Eating insect powder, even for a short period of time, increased the abundance of Bifidobacterium animalis, which is considered a helpful probiotic. This bacteria can improve gastrointestinal functions and protect against diarrhea. The study suggests that insect powder itself can act as a prebiotic, meaning it's food for other beneficial bacteria that grow within the healthy human gut.
But as Dr. Stull says, “No one has really looked at the direct impacts of consuming insects on health, particularly how it might affect our gut microbiome.” She thinks that insect eating has “endless potential,” especially for people who are protein deficient.

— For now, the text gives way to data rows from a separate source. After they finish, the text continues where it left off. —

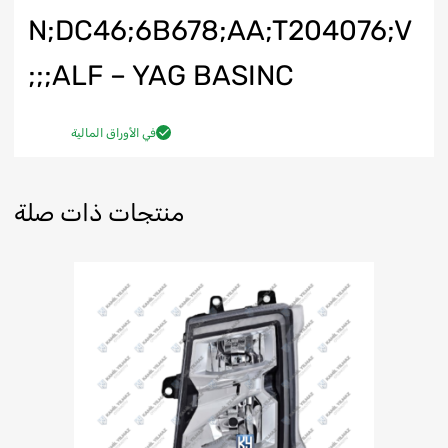
N;DC46;6B678;AA;T204076;V
ALF – YAG BASINC;;;
في الأوراق المالية
منتجات ذات صلة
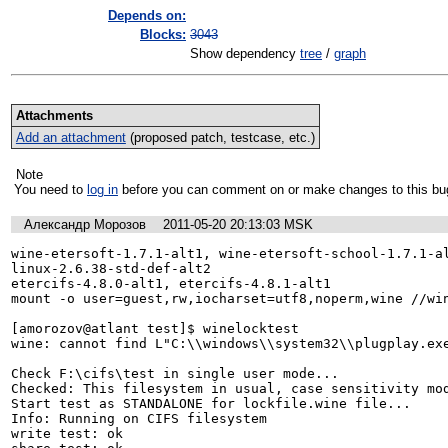
Depends on:
Blocks:
3043
Show dependency
tree
/
graph
Attachments
Add an attachment
(proposed patch, testcase, etc.)
Note
You need to
log in
before you can comment on or make changes to this bu
Александр Морозов
2011-05-20 20:13:03 MSK
wine-etersoft-1.7.1-alt1, wine-etersoft-school-1.7.1-al
linux-2.6.38-std-def-alt2

etercifs-4.8.0-alt1, etercifs-4.8.1-alt1

mount -o user=guest,rw,iocharset=utf8,noperm,wine //win
[amorozov@atlant test]$ winelocktest

wine: cannot find L"C:\\windows\\system32\\plugplay.exe
Check F:\cifs\test in single user mode...

Checked: This filesystem in usual, case sensitivity mod
Start test as STANDALONE for lockfile.wine file...

Info: Running on CIFS filesystem

write test: ok
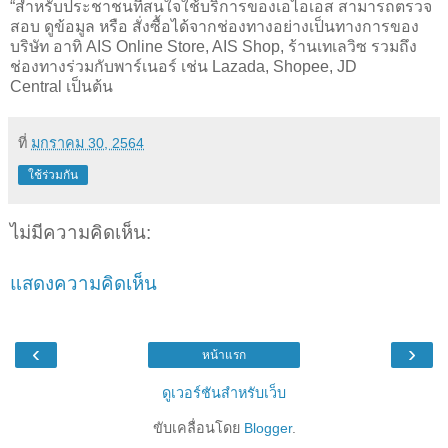
“สำหรับประชาชนที่สนใจใช้บริการของเอไอเอส
สามารถตรวจ
สอบ
ดูข้อมูล
หรือ
สั่งซื้อได้จากช่องทางอย่างเป็นทางการของ
บริษัท
อาทิ
AIS Online Store, AIS Shop,
ร้านเทเลวิซ
รวมถึง
ช่องทางร่วมกับพาร์เนอร์
เช่น
Lazada, Shopee, JD
Central
เป็นต้น
ที่
มกราคม 30, 2564
ใช้ร่วมกัน
ไม่มีความคิดเห็น:
แสดงความคิดเห็น
‹
›
หน้าแรก
ดูเวอร์ชันสำหรับเว็บ
ขับเคลื่อนโดย
Blogger
.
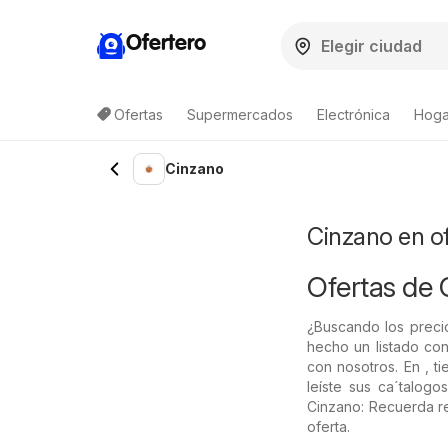
Ofertero
Ofertas
Supermercados
Electrónica
Hogar
Lista de productos
Cinzano
Cinzano en o
Ofertas de 
¿Buscando los preci
hecho un listado con
con nosotros. En , t
leíste sus ca´talog
Cinzano: Recuerda re
oferta.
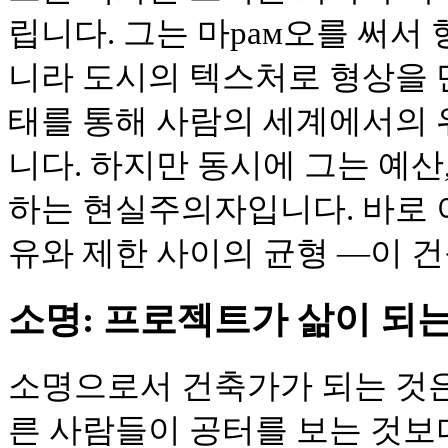
립니다. 그는 마рам오를 써서
니라 도시의 텍스처로 형상을 
태를 통해 사람의 세계에서의
니다. 하지만 동시에 그는 예산
하는 현실주의자입니다. 바로 이
유와 제한 사이의 균형 —이 
소명: 프로젝트가 삶이 되
소명으로서 건축가가 되는 것은
른 사람들이 공터를 보는 것보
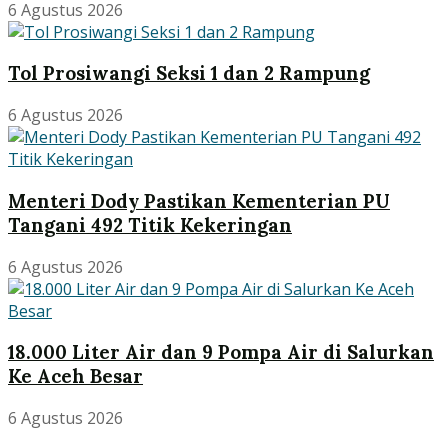
6 Agustus 2026
Tol Prosiwangi Seksi 1 dan 2 Rampung
6 Agustus 2026
Menteri Dody Pastikan Kementerian PU
Tangani 492 Titik Kekeringan
6 Agustus 2026
18.000 Liter Air dan 9 Pompa Air di Salurkan
Ke Aceh Besar
6 Agustus 2026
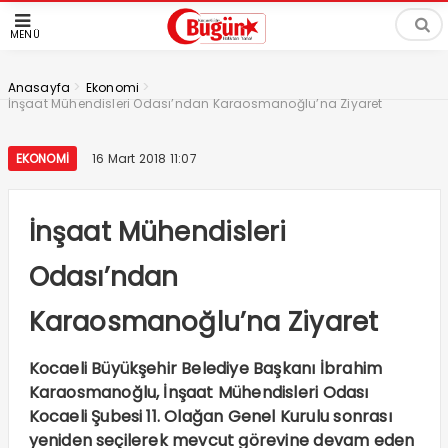
MENÜ
>
>
Anasayfa
Ekonomi
İnşaat Mühendisleri Odası’ndan Karaosmanoğlu’na Ziyaret
EKONOMI
16 Mart 2018 11:07
İnşaat Mühendisleri
Odası’ndan
Karaosmanoğlu’na Ziyaret
Kocaeli Büyükşehir Belediye Başkanı İbrahim
Karaosmanoğlu, İnşaat Mühendisleri Odası
Kocaeli Şubesi 11. Olağan Genel Kurulu sonrası
yeniden seçilerek mevcut görevine devam eden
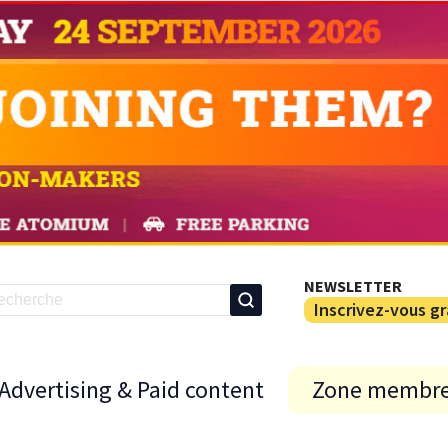
NEWSLETTER
Inscrivez-vous g
Advertising & Paid content
Zone membr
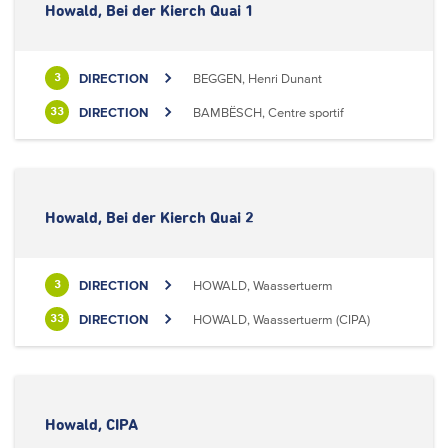
Howald, Bei der Kierch Quai 1
DIRECTION
BEGGEN, Henri Dunant
3
DIRECTION
BAMBËSCH, Centre sportif
33
Howald, Bei der Kierch Quai 2
DIRECTION
HOWALD, Waassertuerm
3
DIRECTION
HOWALD, Waassertuerm (CIPA)
33
Howald, CIPA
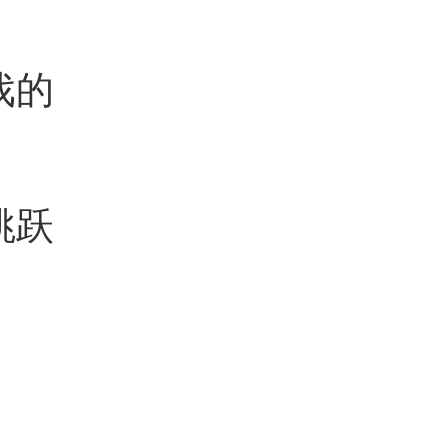
戏的
跳跃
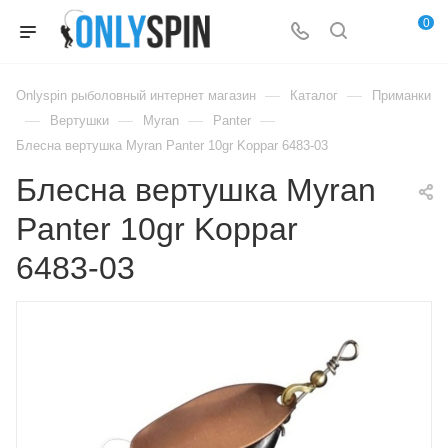
0
—
—
Onlyspin рыболовный интернет магазин
Каталог
Приманки
—
—
—
—
Вертушки
Myran
Panter
Блесна вертушка Myran Panter 10gr Koppar 6483-03
Блесна вертушка Myran
Panter 10gr Koppar
6483-03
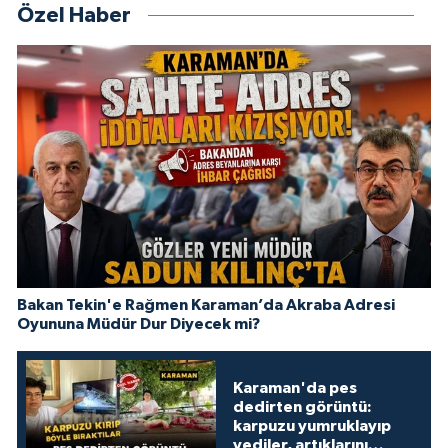
Özel Haber
Bakan Tekin'e Rağmen Karaman’da Akraba Adresi
Oyununa Müdür Dur Diyecek mi?
Karaman'da pes
dedirten görüntü:
karpuzu yumruklayıp
yediler, artıklarını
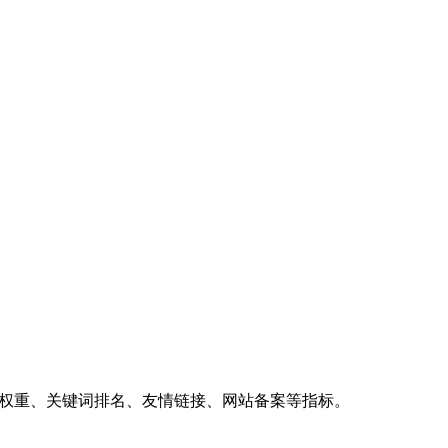
、权重、关键词排名、友情链接、网站备案等指标。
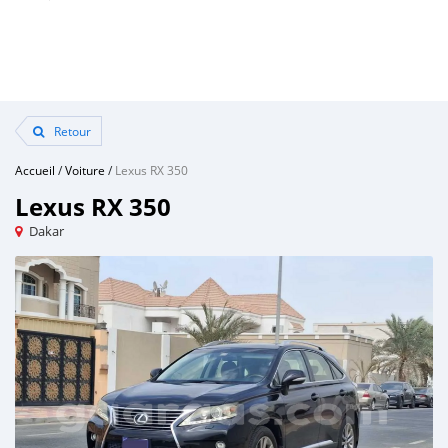
Retour
Accueil
/
Voiture
/
Lexus RX 350
Lexus RX 350
Dakar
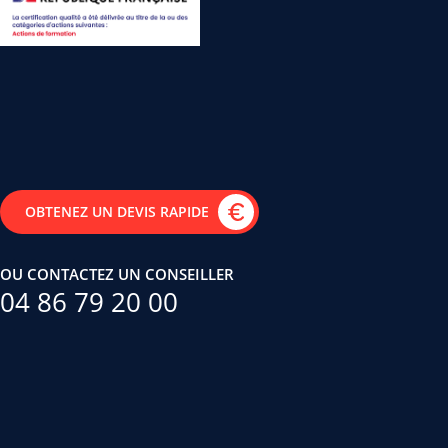
OBTENEZ UN DEVIS RAPIDE
OU CONTACTEZ UN CONSEILLER
04 86 79 20 00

Some cultures across the globe already regularly eat insects—approximately two billion people in over 130 countries. But Western society has been slow to embrace the idea. Some of these cuisine differences may stem from geography, according to Dr. Julie Lesnik, an assistant professor of anthropology at Wayne State University. She explains that centuries ago, when the world was much colder, insects were not available year-round in much of the northern hemisphere. So when Europeans started sailing the world, they did not consider eating insects, as insects were only present when other food went bad or as feed for animals, not as source of their own food. When they arrived in the Americas and encountered people that considered insects a common staple of their diet, the Europeans couldn't understand it.

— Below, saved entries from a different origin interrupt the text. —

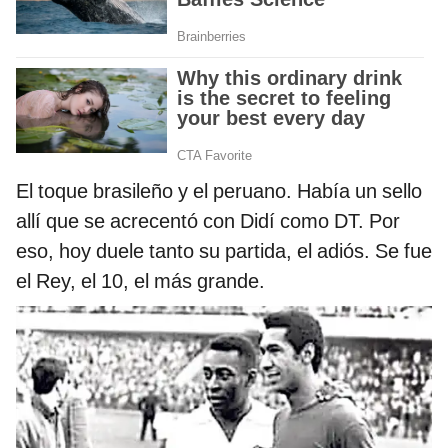
El toque brasileño y el peruano. Había un sello
allí que se acrecentó con Didí como DT. Por
eso, hoy duele tanto su partida, el adiós. Se fue
el Rey, el 10, el más grande.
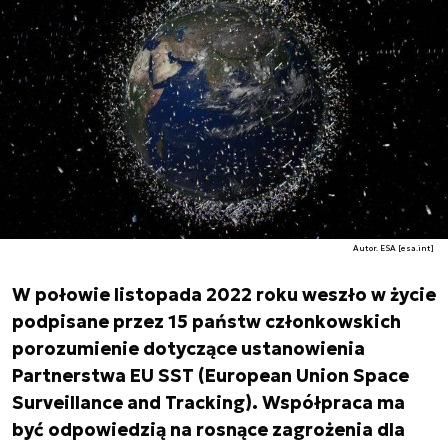
Autor. ESA [esa.int]
W połowie listopada 2022 roku weszło w życie
podpisane przez 15 państw członkowskich
porozumienie dotyczące ustanowienia
Partnerstwa EU SST (European Union Space
Surveillance and Tracking). Współpraca ma
być odpowiedzią na rosnące zagrożenia dla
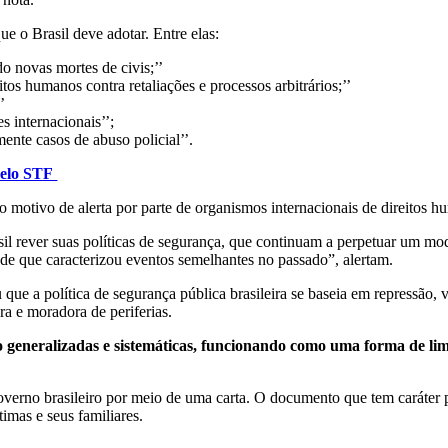
e o Brasil deve adotar. Entre elas:
 novas mortes de civis;’’
tos humanos contra retaliações e processos arbitrários;’’
’
 internacionais’’;
nte casos de abuso policial’’.
pelo STF
o motivo de alerta por parte de organismos internacionais de direitos h
il rever suas políticas de segurança, que continuam a perpetuar um model
e que caracterizou eventos semelhantes no passado”, alertam.
que a política de segurança pública brasileira se baseia em repressão,
ra e moradora de periferias.
o generalizadas e sistemáticas, funcionando como uma forma de li
rno brasileiro por meio de uma carta. O documento que tem caráter púb
timas e seus familiares.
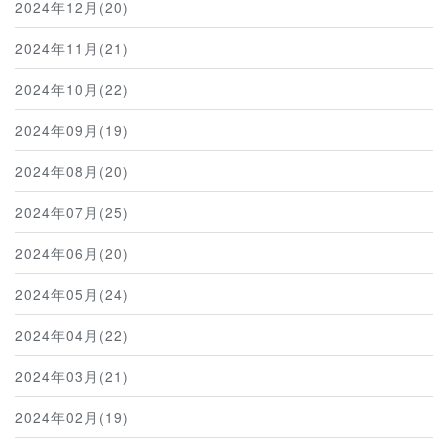
2024年12月(20)
2024年11月(21)
2024年10月(22)
2024年09月(19)
2024年08月(20)
2024年07月(25)
2024年06月(20)
2024年05月(24)
2024年04月(22)
2024年03月(21)
2024年02月(19)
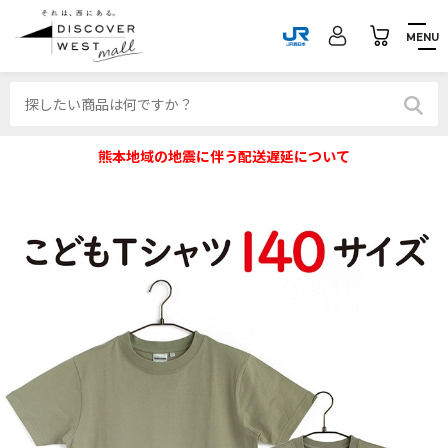
MENU
熊本地域の地震に伴う配送遅延について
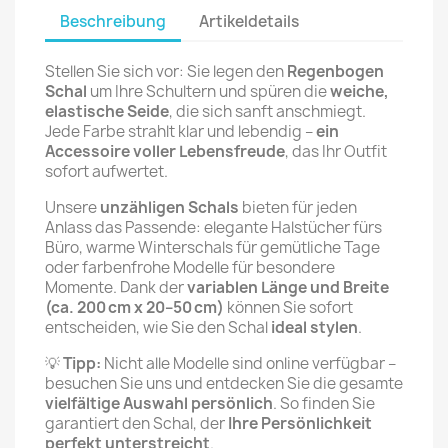
Beschreibung
Artikeldetails
Stellen Sie sich vor: Sie legen den
Regenbogen
Schal
um Ihre Schultern und spüren die
weiche,
elastische Seide
, die sich sanft anschmiegt.
Jede Farbe strahlt klar und lebendig –
ein
Accessoire voller Lebensfreude
, das Ihr Outfit
sofort aufwertet.
Unsere
unzähligen Schals
bieten für jeden
Anlass das Passende: elegante Halstücher fürs
Büro, warme Winterschals für gemütliche Tage
oder farbenfrohe Modelle für besondere
Momente. Dank der
variablen Länge und Breite
(ca. 200 cm x 20–50 cm)
können Sie sofort
entscheiden, wie Sie den Schal
ideal stylen
.
💡
Tipp:
Nicht alle Modelle sind online verfügbar –
besuchen Sie uns und entdecken Sie die gesamte
vielfältige Auswahl persönlich
. So finden Sie
garantiert den Schal, der
Ihre Persönlichkeit
perfekt unterstreicht
.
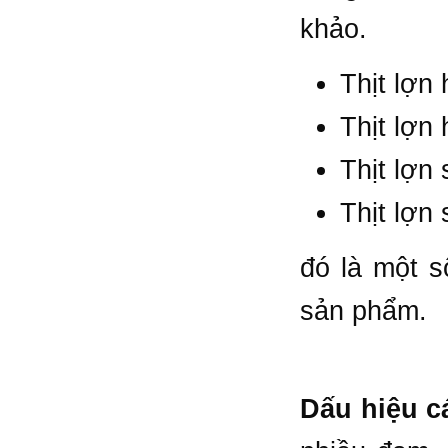
khảo.
Thịt lợn
Thịt lợn
Thịt lợn 
Thịt lợn
đó là một s
sản phẩm.
Dấu hiệu c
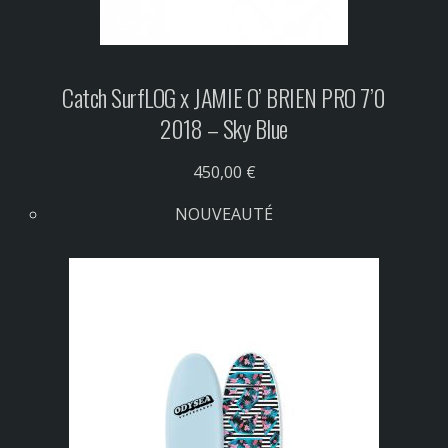
Catch Surf
LOG x JAMIE O’ BRIEN PRO 7’0
2018 – Sky Blue
450,00 €
NOUVEAUTÉ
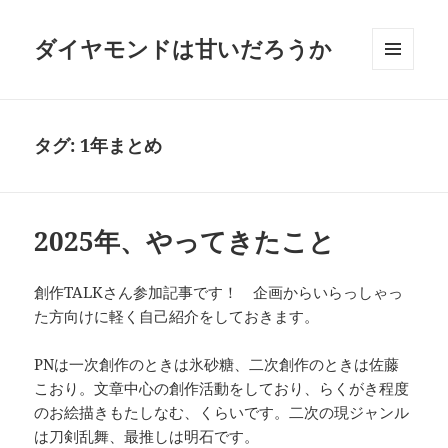
ダイヤモンドは甘いだろうか
メニュ
ーとウ
ィジェ
ット
タグ:
1年まとめ
2025年、やってきたこと
創作TALKさん参加記事です！ 企画からいらっしゃっ
た方向けに軽く自己紹介をしておきます。
PNは一次創作のときは氷砂糖、二次創作のときは佐藤
こおり。文章中心の創作活動をしており、らくがき程度
のお絵描きもたしなむ、くらいです。二次の現ジャンル
は刀剣乱舞、最推しは明石です。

“Explorers were shocked to see indigenous peoples in more tropical areas consume insects and immediately used this to judge them as animal-like,” says Lesnik. “If we look to the deep cultural history in Europe, insects were never a widely used resource.” Lesnik has recently published a book, Edible Insects and Human Evolution, where she explores the role of insects as part of the diet of early humans.
But today, insect protein represents a budding food industry, including in gourmet meals. In 2015, the commercial potential in the United States was estimated at $33 million dollars. Joseph Yoon, for example, a gourmet chef who has a culinary insect company, caters five-course insect-themed meals, and is planning events around the United States in 2019. (To see a gourmet meal made from insects, check out this video filmed at the biannual meeting of the North American Coalition for Insect Agriculture in 2018).

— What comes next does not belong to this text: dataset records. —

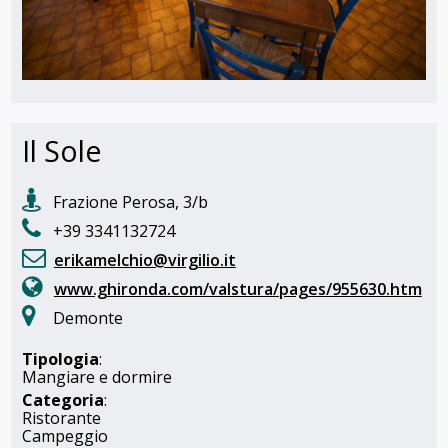
Il Sole
Frazione Perosa, 3/b
+39 3341132724
erikamelchio@virgilio.it
www.ghironda.com/valstura/pages/955630.htm
Demonte
Tipologia
:
Mangiare e dormire
Categoria
:
Ristorante
Campeggio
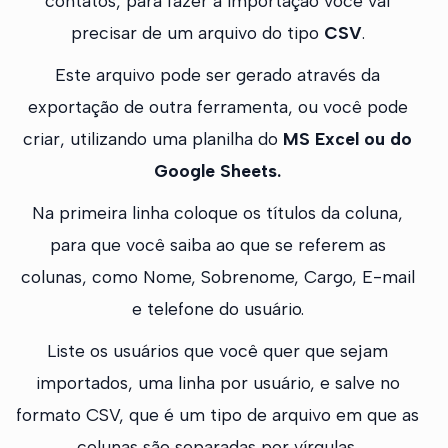
contatos, para fazer a importação você vai
precisar de um arquivo do tipo
CSV
.
Este arquivo pode ser gerado através da
exportação de outra ferramenta, ou você pode
criar, utilizando uma planilha do
MS Excel ou do
Google Sheets.
Na primeira linha coloque os títulos da coluna,
para que você saiba ao que se referem as
colunas, como Nome, Sobrenome, Cargo, E-mail
e telefone do usuário.
Liste os usuários que você quer que sejam
importados, uma linha por usuário, e salve no
formato CSV, que é um tipo de arquivo em que as
colunas são separadas por vírgulas.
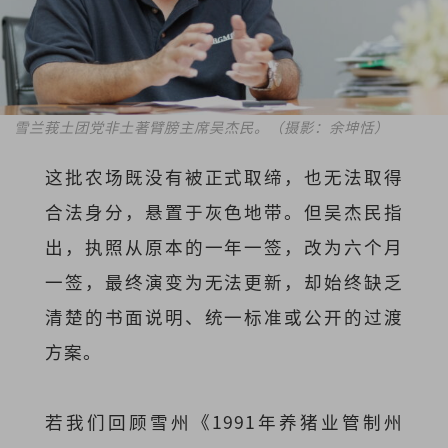
雪兰莪土团党非土著臂膀主席吴杰民。（摄影：余坤恬）
这批农场既没有被正式取缔，也无法取得
合法身分，悬置于灰色地带。但吴杰民指
出，执照从原本的一年一签，改为六个月
一签，最终演变为无法更新，却始终缺乏
清楚的书面说明、统一标准或公开的过渡
方案。
若我们回顾雪州《1991年养猪业管制州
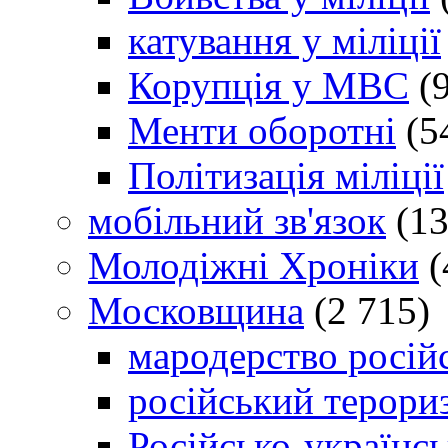
катування у міліції
Корупція у МВС
(9
Менти оборотні
(5
Політизація міліції
мобільний зв'язок
(13
Молодіжні Хроніки
(
Московщина
(2 715)
мародерство російс
російський терори
Російсько-українсь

Companies across North America have started raising FDA-approved insects to fill the rising demand. Popular products include an insect powder, similar to the one used in Dr. Stull’s study, protein bars, whole insect snacks, and even protein chips. (Speaking from personal experience, “Chirps Chips” are tasty.) There are now many companies in the field and places to purchase them are proliferating. It may still seem a strange concept, but insect cuisine is likely coming soon to plates near you.